### Brief A:
According to the email on web payment use cases, in what year was the short overview of the commodity-based concept co-authored?
### Brief B:
Retype the passage of the email on web payment use cases starting at "Manu, Thanks, I'll" up to and including "determines to present).".

### Document excerpt:
Re: VOTE: Revised Payment Initiation / Wallet Web Payments Workshop Use Cases

Manu, Thanks, I'll be on today's call. In summary, here are five
points I request that the group consider:

1. To its credit, Paypal already implements this use case. For the
screenshots of the Paypal process that I presented in Paris, please
see: http://www.w3.org/2013/10/payments/slides/session4_potvin.pdf   I
suggest that a W3C spec for this use case can be both simpler and
fully generic (i.e. not limited to just the two choices that the
payment intermediary determines to present).

2. The global market is moving in the direction I'm describing. For
one example, here's an announcement just this week about a bitcoin
derivative anchored to a primary commodity benchmark: http://uro.io/
[1]

3. There exists no "true exchange rate". It's just an algorithm
maintained by a private self-interested consortium, and is subject to
manipulation:
http://www.theguardian.com/business/2014/jul/21/foreign-exchange-trading-criminal-investigation-serious-fraud-office

4. A decision to defer this use case is a de facto decision to have
V1.0 of the W3C spec accommodate payments intermediaries restricting
payees and payers to a benchmark that is known to be manipulated, and
also to accommodate arbitrary skimming from every transaction. In a
market, choice of benchmark is the prerogative of the parties to the
contract to determine, not the payments intermediaries. Of course
payments intermediaries do have every right to be fully compensated
for their services, but a W3C standard ought not to conflate the
intermediary's fee-for-service (a micro-economic concept) with the
monetary value-in-exchange benchmark (a macro-economic concept).
Defaulting those two together subverts the objective of transparency
and fairness in web payments.

5. If there has been industry push-back against this use-case, it may
have been behind closed doors and not in the open discussion fora. As
far as I can tell we've seen no reasons presented against it, but this
might be because this level of transparency is more controversial than
might be comfortable in open discussion. So, IF the concern is that
including this use case would de-rail the entire schedule for v1.0 of
the spec, I propose that deferral be explicitly attached to a process
towards open deliberation and resolution, linked to a schedule.

- - -

[1] Background: I've not been involved in http://uro.io/ but I am busy
helping various teams to operationalize fundamentally different
value-in-exchange benchmarks, including commodity-based ones. If
you're interested in the commodity-based concept generally, here's a
short overview that I co-authored back in 2009:
http://www.theglobeandmail.com/globe-investor/investment-ideas/commodities-as-a-global-currency/article1346127/
  Since 2009 in discussions with people in banking and monetary
systems-design, we've realized the practicality of de-coupling
unit-of-account from value-in-exchange benchmark. If you've ever been
in a country that had a so-called "black market" offering exchange
rates different than the banks, that's what de-coupling looks like.

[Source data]
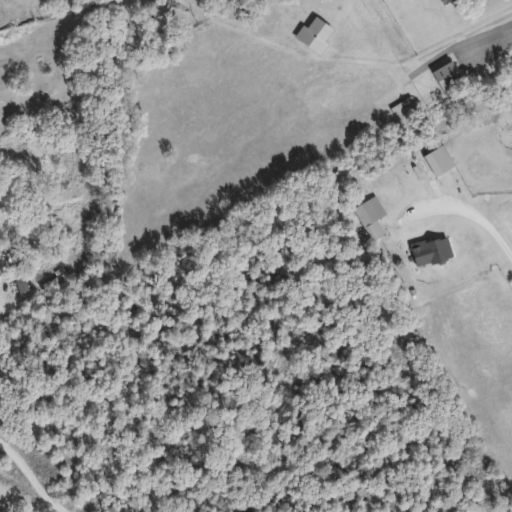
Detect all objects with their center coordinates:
building: (441, 1)
building: (442, 1)
building: (312, 34)
building: (313, 34)
road: (496, 34)
road: (471, 204)
building: (367, 210)
building: (368, 210)
building: (17, 278)
building: (17, 279)
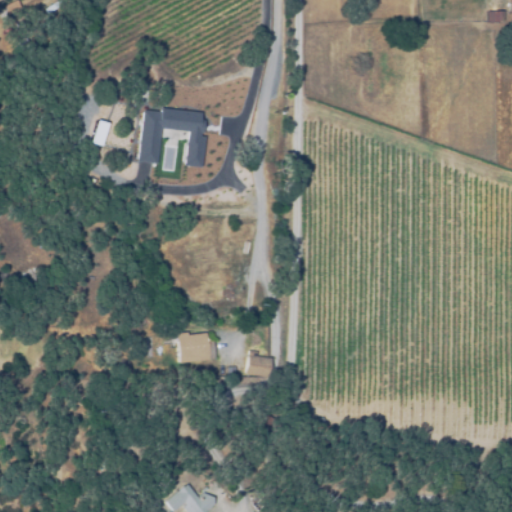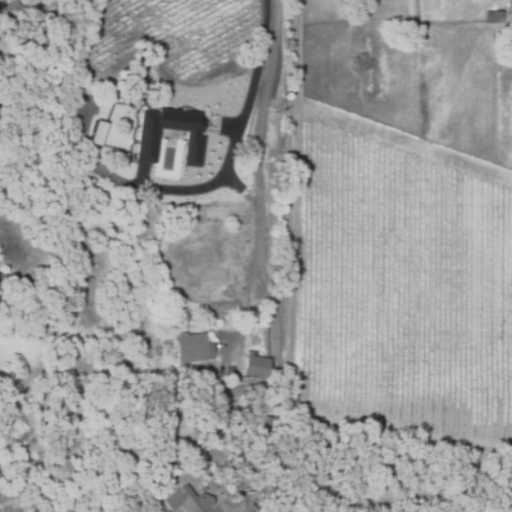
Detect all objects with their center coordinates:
building: (494, 15)
building: (489, 16)
building: (273, 89)
building: (136, 94)
building: (267, 118)
building: (168, 132)
road: (248, 133)
building: (148, 145)
road: (291, 320)
building: (196, 347)
building: (257, 365)
building: (195, 499)
building: (186, 503)
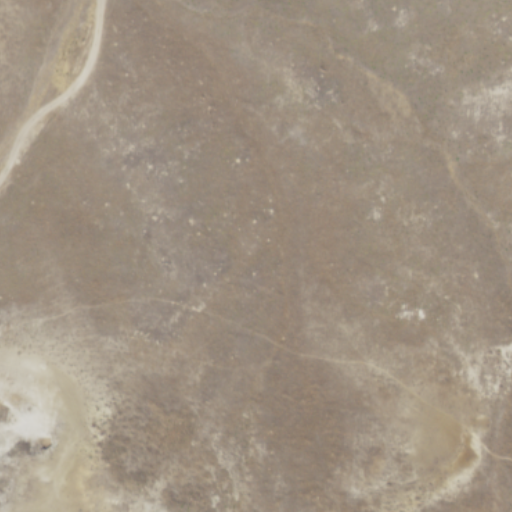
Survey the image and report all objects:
road: (65, 97)
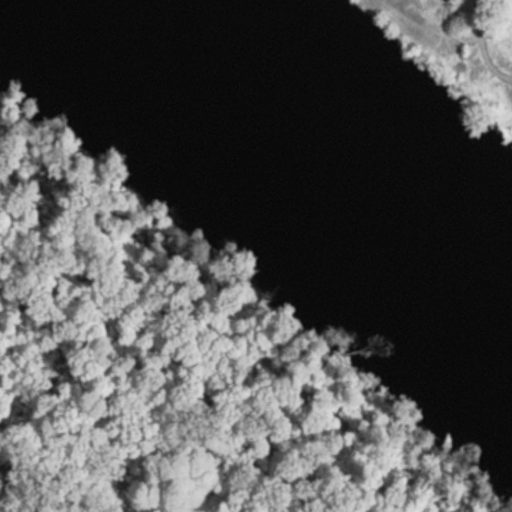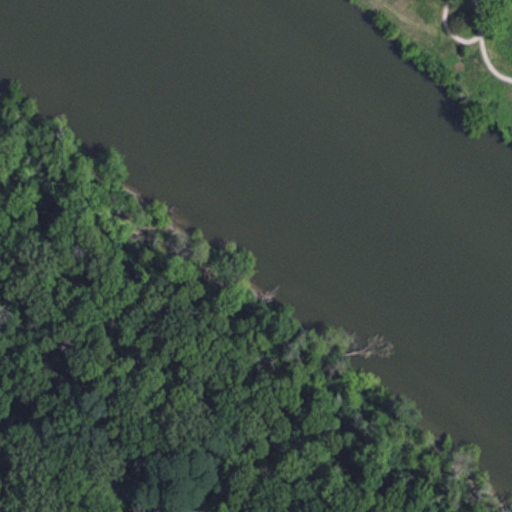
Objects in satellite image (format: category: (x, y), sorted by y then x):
road: (446, 10)
road: (480, 31)
park: (461, 43)
road: (489, 62)
river: (274, 171)
road: (209, 354)
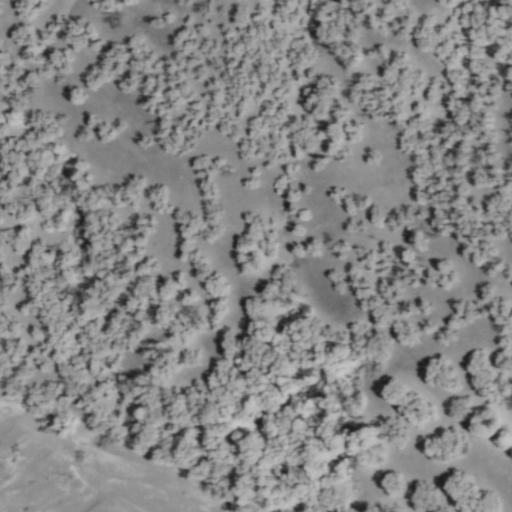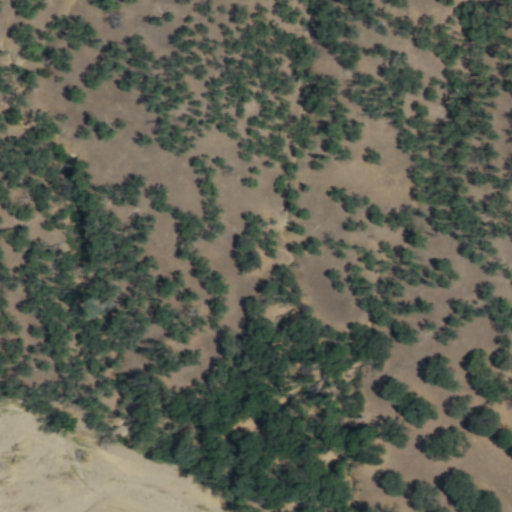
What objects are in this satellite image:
river: (111, 446)
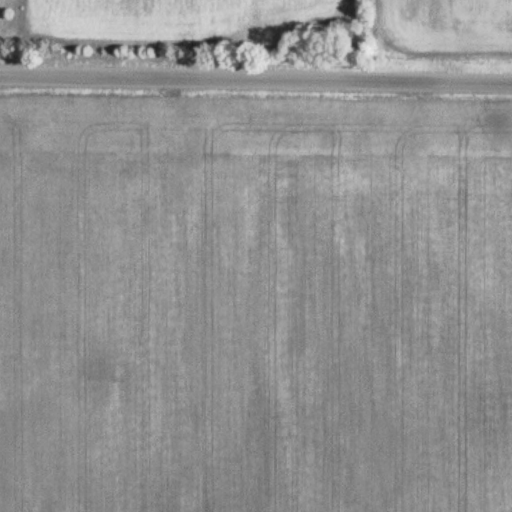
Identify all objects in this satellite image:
road: (256, 79)
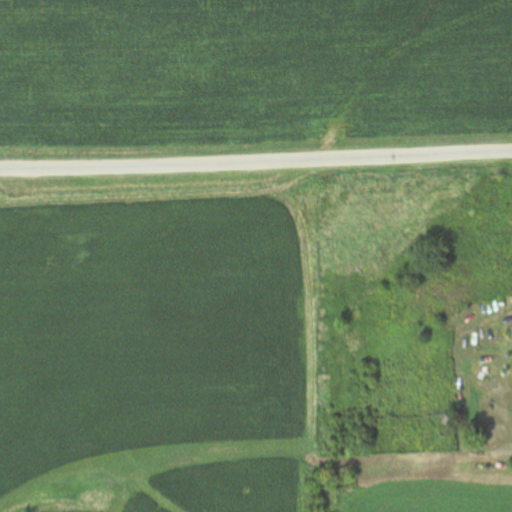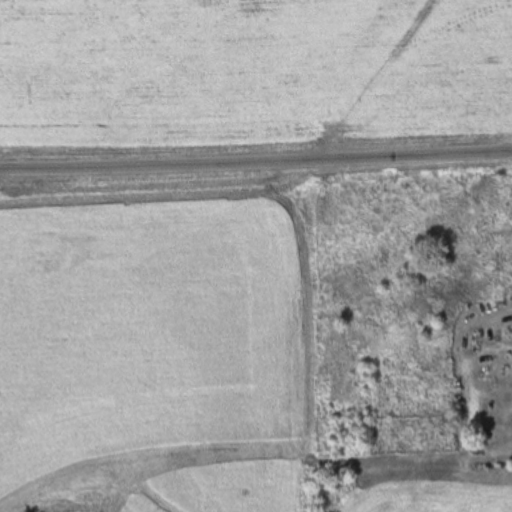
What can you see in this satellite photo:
road: (256, 158)
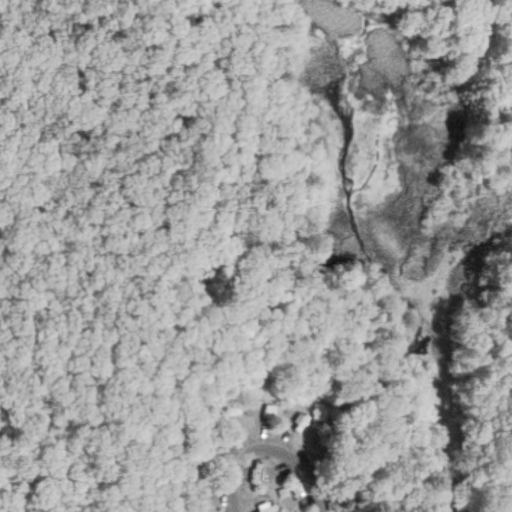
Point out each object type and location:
road: (496, 19)
road: (136, 253)
park: (255, 256)
building: (297, 423)
road: (270, 444)
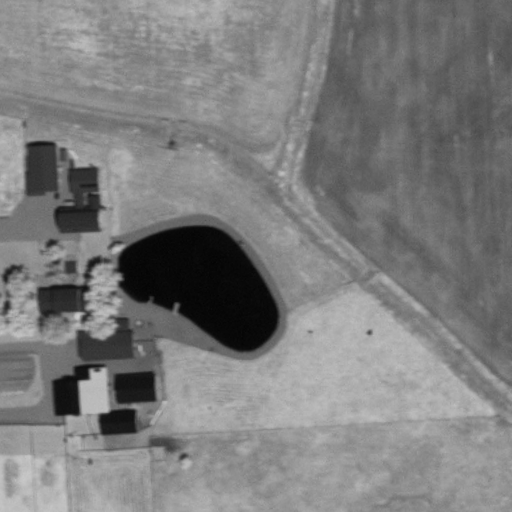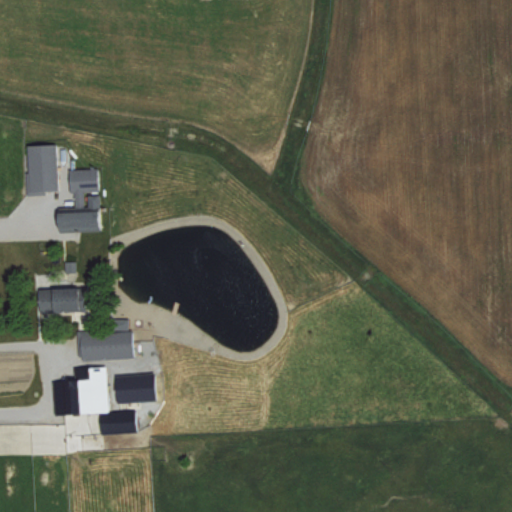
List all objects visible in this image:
building: (46, 167)
building: (87, 201)
building: (72, 265)
building: (67, 299)
building: (111, 342)
building: (137, 387)
building: (86, 391)
building: (123, 426)
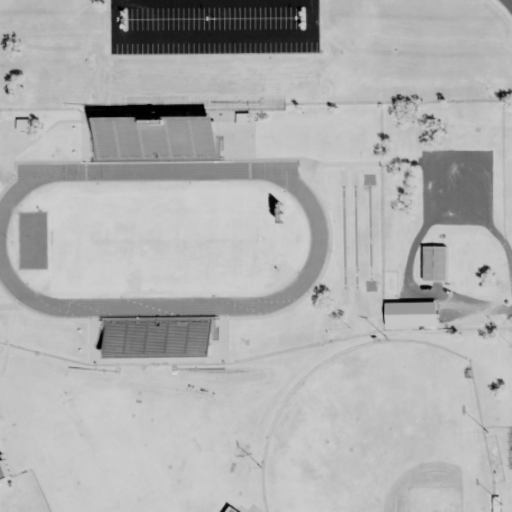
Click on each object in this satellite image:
building: (114, 137)
track: (159, 239)
park: (157, 241)
building: (435, 263)
building: (390, 307)
building: (147, 339)
building: (0, 418)
building: (4, 472)
building: (231, 510)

### Task solution A:
2009

### Task solution B:
Manu, Thanks, I'll be on today's call. In summary, here are five
points I request that the group consider:

1. To its credit, Paypal already implements this use case. For the
screenshots of the Paypal process that I presented in Paris, please
see: http://www.w3.org/2013/10/payments/slides/session4_potvin.pdf   I
suggest that a W3C spec for this use case can be both simpler and
fully generic (i.e. not limited to just the two choices that the
payment intermediary determines to present).